NGOs say diplomacy has not been translated into action on the ground, leaving Syrian civilians in great peril

More than 20 international aid groups sharply criticized the United Nations Security Council on Thursday, saying in a report that the body has failed to implement three resolutions passed last year to boost humanitarian assistance to Syrian civilians caught in the country's civil war.

The 21 humanitarian and human rights organizations delivered a "failing grade" for world powers and the broader international community as Syria's uprising against President Bashar al-Assad entered its fifth year. The conflict, which began with peaceful protests before escalating into a voracious civil war, has touched off a devastating humanitarian crisis that has engulfed the region.

The aid groups – including the International Rescue Committee, the Norwegian Refugee Council and Handicap International – call on U.N. members to ensure the resolutions are fully implemented. 

Since the conflict began in March 2011, more than 220,000 people have been killed and 1 million wounded. Nearly 4 million Syrians have fled and registered as refugees in neighboring countries, while another 7.6 million are displaced inside Syria. All told, an estimated 12.2 million Syrians are in need of humanitarian assistance, according to the U.N.

The spiraling crisis spurred the Security Council — usually paralyzed by divisions on Syria — to pass three resolutions last year aiming to increase humanitarian aid. The latest resolution, approved unanimously in December, extended cross-border aid deliveries to Syrians in rebel-held areas without approval from Damascus.

But the aid groups say diplomacy has not translated into action on the ground.

"The bitter reality is that the Security Council has failed to implement its resolutions," said Jan Egeland, Secretary General of the Norwegian Refugee Council. "Last year was the darkest year yet in this horrific war. Parties to the conflict have acted with impunity and ignored the Security Council's demands, civilians are not protected and their access to relief has not improved."
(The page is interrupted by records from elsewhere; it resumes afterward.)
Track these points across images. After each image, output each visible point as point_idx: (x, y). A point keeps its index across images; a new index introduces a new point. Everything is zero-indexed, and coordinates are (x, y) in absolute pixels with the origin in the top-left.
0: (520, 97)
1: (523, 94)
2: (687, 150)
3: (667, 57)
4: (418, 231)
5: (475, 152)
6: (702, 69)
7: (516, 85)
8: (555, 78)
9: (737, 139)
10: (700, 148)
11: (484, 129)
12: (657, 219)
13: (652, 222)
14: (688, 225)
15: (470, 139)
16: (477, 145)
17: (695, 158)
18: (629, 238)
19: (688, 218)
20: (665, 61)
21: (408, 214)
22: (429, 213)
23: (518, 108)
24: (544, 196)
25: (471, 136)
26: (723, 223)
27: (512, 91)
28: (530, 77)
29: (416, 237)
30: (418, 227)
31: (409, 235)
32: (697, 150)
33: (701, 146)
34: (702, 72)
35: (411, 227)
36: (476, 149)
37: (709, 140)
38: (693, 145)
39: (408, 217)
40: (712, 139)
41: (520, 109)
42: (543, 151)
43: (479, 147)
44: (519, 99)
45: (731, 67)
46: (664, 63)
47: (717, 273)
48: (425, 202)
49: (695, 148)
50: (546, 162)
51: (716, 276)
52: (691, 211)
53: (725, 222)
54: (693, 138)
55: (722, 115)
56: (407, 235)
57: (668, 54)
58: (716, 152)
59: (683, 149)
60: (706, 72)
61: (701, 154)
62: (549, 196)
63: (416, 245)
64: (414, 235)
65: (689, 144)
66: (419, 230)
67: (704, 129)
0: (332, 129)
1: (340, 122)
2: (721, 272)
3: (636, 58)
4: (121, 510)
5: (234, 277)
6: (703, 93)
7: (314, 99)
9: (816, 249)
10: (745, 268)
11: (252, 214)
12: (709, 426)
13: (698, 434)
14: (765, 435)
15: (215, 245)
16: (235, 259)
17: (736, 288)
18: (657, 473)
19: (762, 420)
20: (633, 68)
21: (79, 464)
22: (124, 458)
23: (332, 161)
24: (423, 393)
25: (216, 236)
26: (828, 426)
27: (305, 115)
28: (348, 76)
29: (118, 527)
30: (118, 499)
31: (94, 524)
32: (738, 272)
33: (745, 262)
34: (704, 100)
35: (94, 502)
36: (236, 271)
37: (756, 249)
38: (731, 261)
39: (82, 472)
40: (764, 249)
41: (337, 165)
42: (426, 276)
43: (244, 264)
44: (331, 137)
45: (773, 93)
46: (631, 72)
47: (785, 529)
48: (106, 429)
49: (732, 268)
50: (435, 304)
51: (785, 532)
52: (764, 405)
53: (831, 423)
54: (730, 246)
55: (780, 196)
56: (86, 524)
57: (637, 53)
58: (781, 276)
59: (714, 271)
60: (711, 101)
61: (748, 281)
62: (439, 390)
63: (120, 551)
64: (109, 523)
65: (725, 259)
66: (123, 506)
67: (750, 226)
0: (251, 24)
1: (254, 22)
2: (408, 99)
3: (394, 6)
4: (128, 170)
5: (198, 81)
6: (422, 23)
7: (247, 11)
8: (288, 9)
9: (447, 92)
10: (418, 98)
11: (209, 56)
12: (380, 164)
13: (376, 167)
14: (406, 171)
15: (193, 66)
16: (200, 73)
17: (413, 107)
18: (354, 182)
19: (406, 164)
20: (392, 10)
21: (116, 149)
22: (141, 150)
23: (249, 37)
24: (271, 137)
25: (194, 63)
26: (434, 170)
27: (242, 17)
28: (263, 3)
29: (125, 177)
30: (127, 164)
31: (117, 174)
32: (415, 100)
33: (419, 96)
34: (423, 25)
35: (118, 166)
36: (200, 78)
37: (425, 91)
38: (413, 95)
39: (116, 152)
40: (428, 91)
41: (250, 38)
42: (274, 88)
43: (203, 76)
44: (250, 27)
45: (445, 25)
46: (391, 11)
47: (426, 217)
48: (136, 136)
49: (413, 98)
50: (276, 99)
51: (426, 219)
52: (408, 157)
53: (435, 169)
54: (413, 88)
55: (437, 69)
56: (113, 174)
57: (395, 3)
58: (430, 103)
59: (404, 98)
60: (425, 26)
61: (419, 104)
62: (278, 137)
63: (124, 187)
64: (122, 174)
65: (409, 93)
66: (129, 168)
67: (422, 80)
Andy Baker, the head of aid group Oxfam International's response to the Syria crisis, said the U.N.'s words "now ring hollow."
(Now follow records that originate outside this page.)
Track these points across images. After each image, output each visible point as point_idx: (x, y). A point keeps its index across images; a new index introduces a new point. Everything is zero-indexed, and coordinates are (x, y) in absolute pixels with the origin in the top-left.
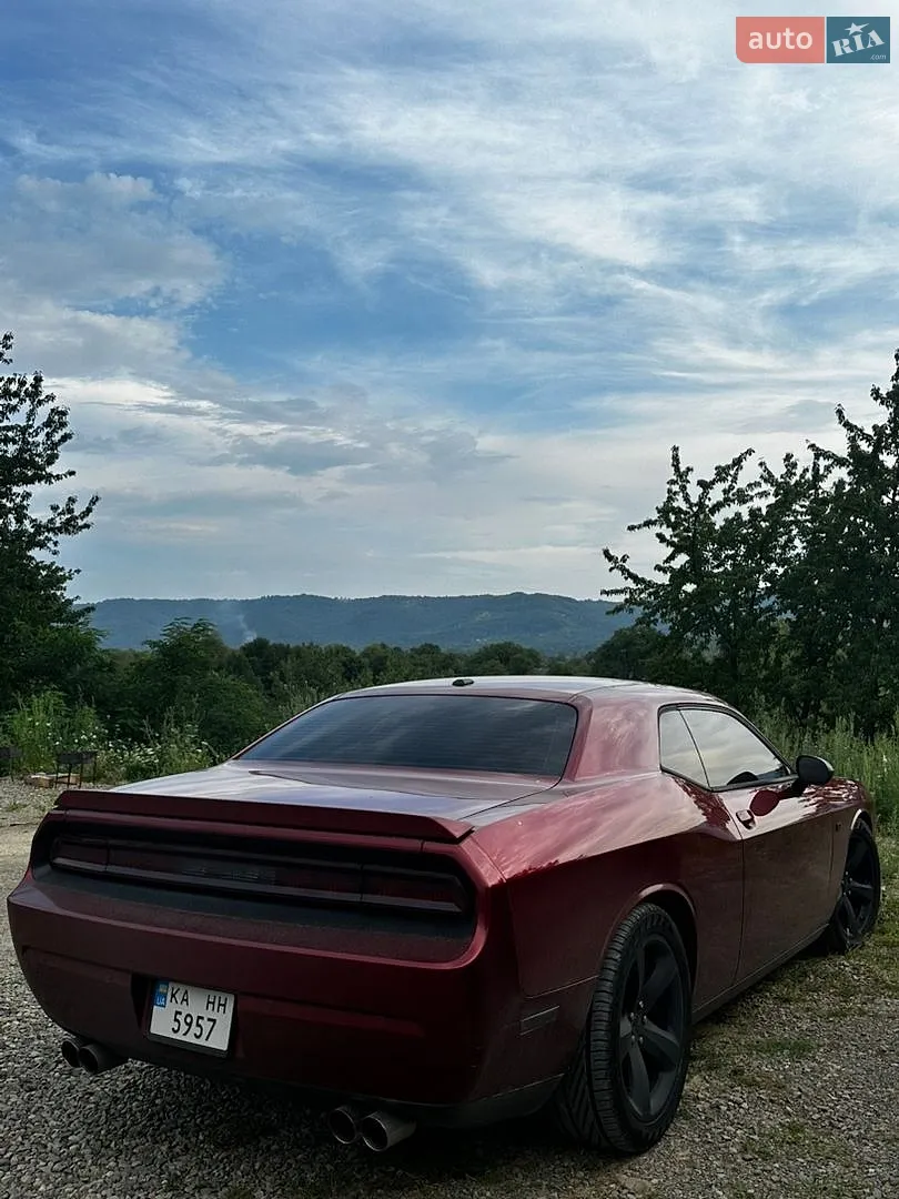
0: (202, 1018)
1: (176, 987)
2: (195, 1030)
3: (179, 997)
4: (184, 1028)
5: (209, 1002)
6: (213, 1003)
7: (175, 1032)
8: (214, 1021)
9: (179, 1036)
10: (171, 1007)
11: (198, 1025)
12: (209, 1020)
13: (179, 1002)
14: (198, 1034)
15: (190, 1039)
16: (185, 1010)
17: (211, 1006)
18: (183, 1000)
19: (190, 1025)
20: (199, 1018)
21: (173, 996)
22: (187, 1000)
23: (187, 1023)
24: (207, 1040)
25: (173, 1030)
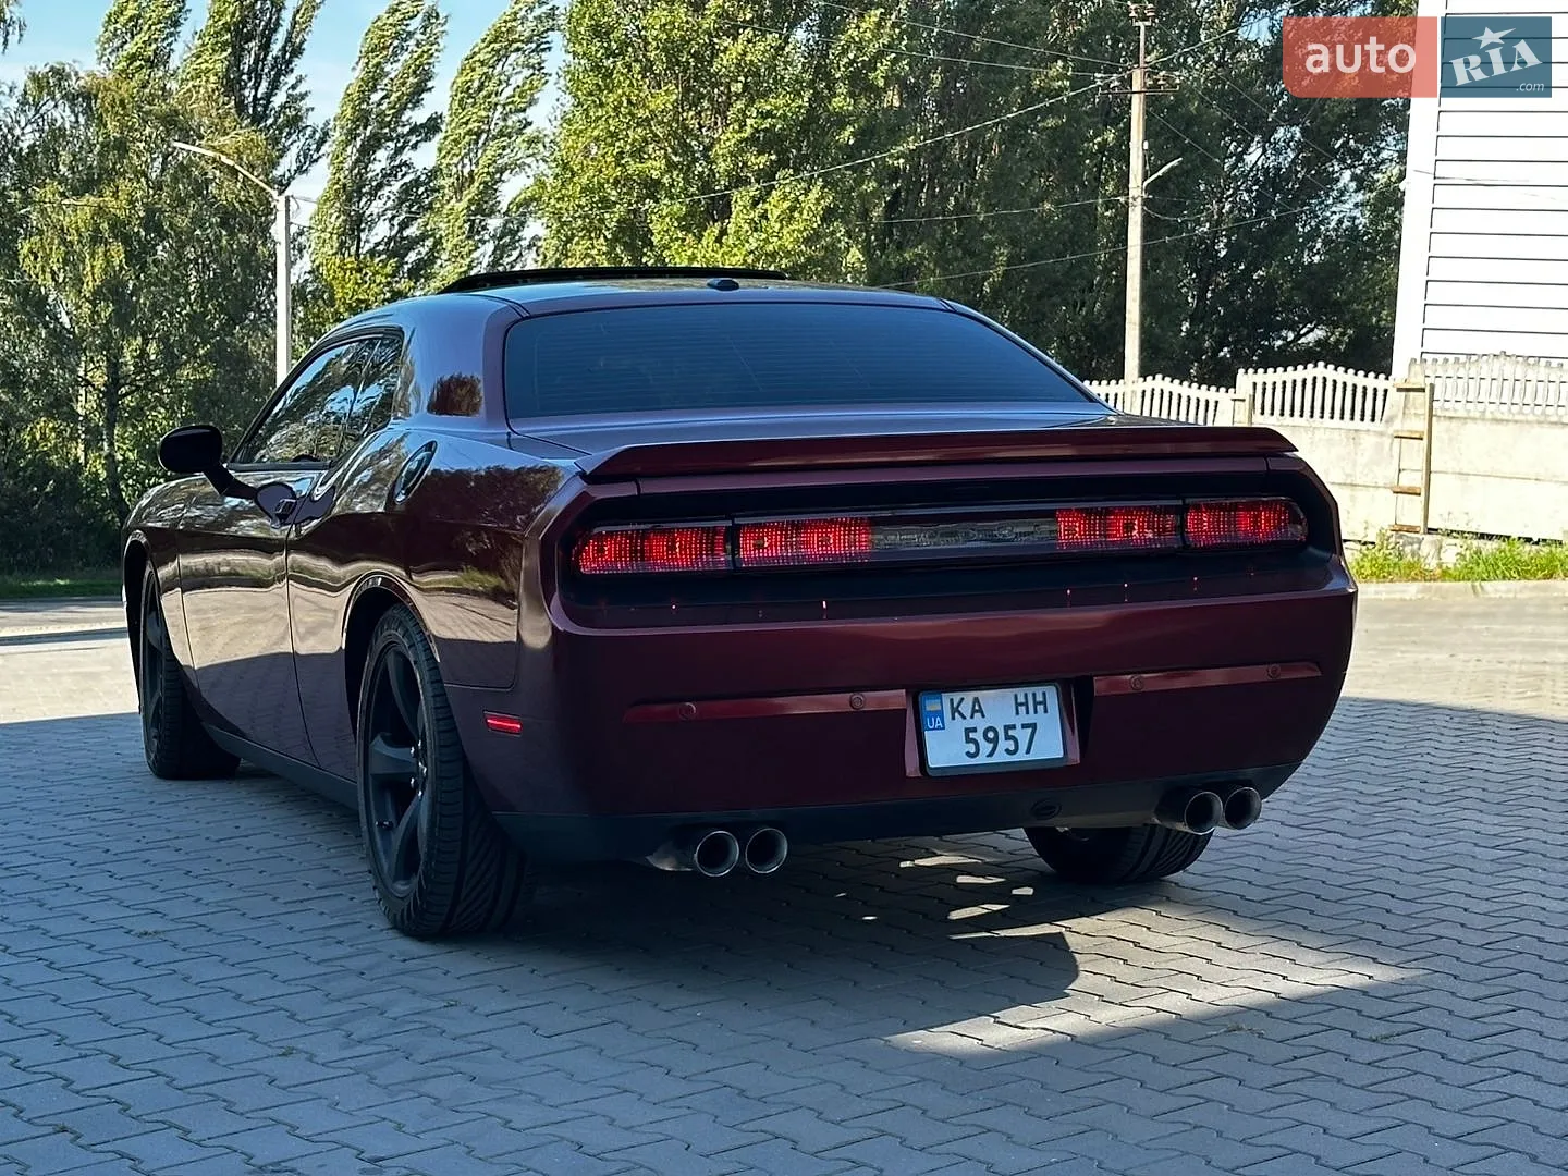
0: (1014, 727)
1: (957, 697)
2: (1003, 744)
3: (966, 708)
4: (986, 747)
5: (1018, 705)
6: (1026, 704)
7: (972, 756)
8: (1033, 726)
9: (981, 759)
10: (957, 727)
11: (1008, 737)
12: (1024, 726)
13: (968, 715)
14: (1012, 748)
15: (1001, 757)
16: (980, 723)
17: (1022, 709)
18: (974, 711)
19: (995, 741)
20: (1007, 728)
21: (953, 710)
22: (981, 711)
23: (989, 741)
24: (1028, 752)
25: (968, 754)
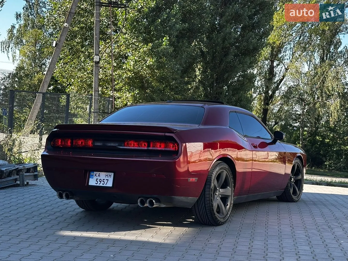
0: (104, 180)
1: (96, 173)
3: (97, 175)
4: (99, 183)
6: (107, 176)
8: (108, 180)
9: (98, 185)
10: (95, 178)
12: (106, 180)
14: (103, 183)
15: (101, 185)
16: (99, 178)
20: (103, 180)
22: (99, 176)
23: (100, 181)
24: (106, 185)
25: (96, 183)
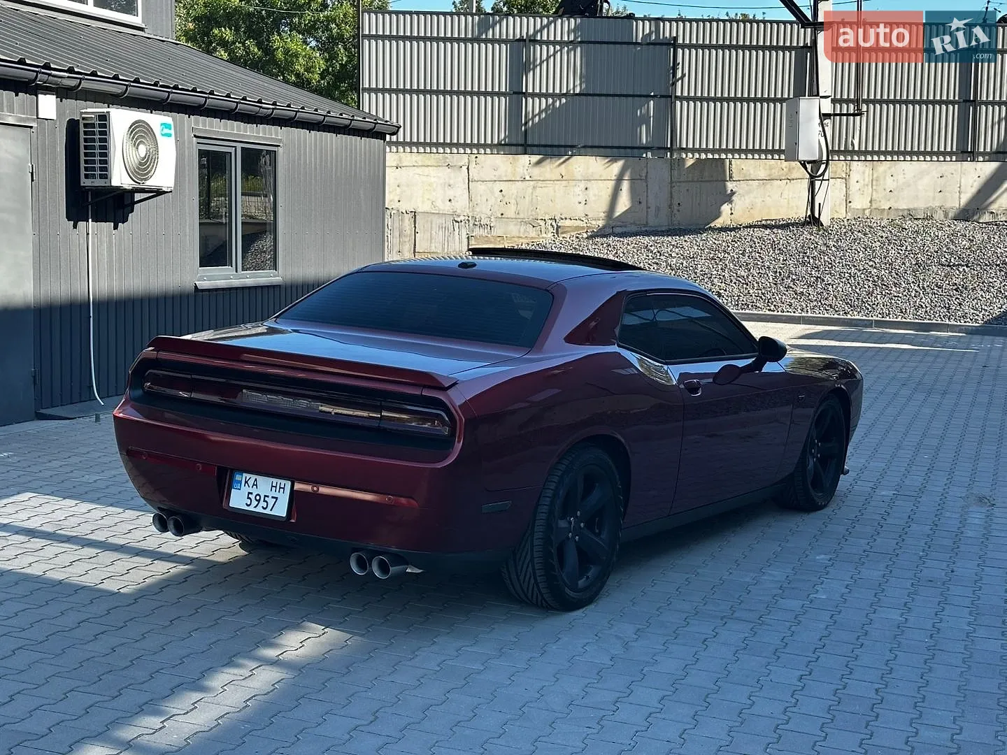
1: (248, 476)
2: (263, 504)
4: (254, 503)
5: (272, 486)
6: (276, 487)
7: (248, 505)
8: (277, 498)
9: (251, 508)
11: (264, 501)
12: (273, 497)
13: (251, 486)
14: (265, 506)
16: (255, 491)
17: (274, 488)
18: (254, 485)
19: (259, 501)
20: (265, 496)
21: (246, 482)
23: (256, 500)
24: (271, 510)
25: (246, 504)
"The last year has seen little concrete action from parties to the conflict and governments with influence to tackle the spiraling humanitarian crisis in Syria," Baker said. "What good is a resolution to a mother whose house has been bombed and children are hungry if it is ignored and undermined?"
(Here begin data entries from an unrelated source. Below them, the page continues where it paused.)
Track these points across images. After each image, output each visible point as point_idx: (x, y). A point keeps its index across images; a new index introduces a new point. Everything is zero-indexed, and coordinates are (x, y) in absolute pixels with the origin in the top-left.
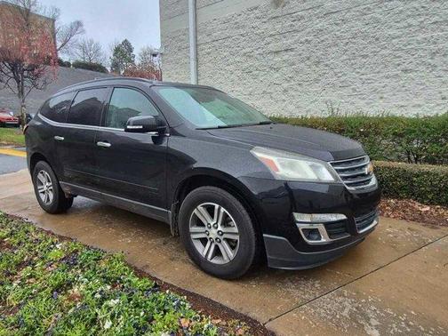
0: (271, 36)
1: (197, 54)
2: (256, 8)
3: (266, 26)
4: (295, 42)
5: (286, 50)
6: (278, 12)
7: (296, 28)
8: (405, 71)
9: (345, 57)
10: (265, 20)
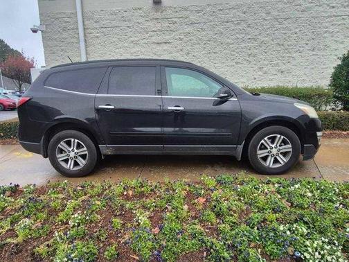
0: (154, 31)
1: (85, 36)
2: (140, 9)
3: (148, 23)
4: (172, 38)
5: (166, 43)
6: (158, 15)
7: (172, 28)
8: (237, 63)
9: (204, 52)
10: (147, 19)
In their 27-page report, the aid organizations say the number of Syrians in need in hard-to-reach areas has nearly doubled in the past year to 4.8 million. The number of children in need of assistance has risen to 5.6 million, up 31 percent since last year, they said.

Funding, meanwhile, has not kept pace with needs. In 2013, 71 percent of the funds needed to support Syrians displaced in the country as well as refugees were provided. Last year, only 57 percent of the necessary funds were granted, the groups said.

Another report released Wednesday said the war had plunged 80 percent of Syrian people into poverty, reduced life expectancy by 20 years from 75.9 years in 2010 to an estimated 55.7 years at the end of 2014, and led to massive economic losses estimated at over $200 billion since the conflict began in 2011, according to the Syrian Center for Policy Research. Syria now has the second-largest refugee population in the world after the Palestinians, the report added.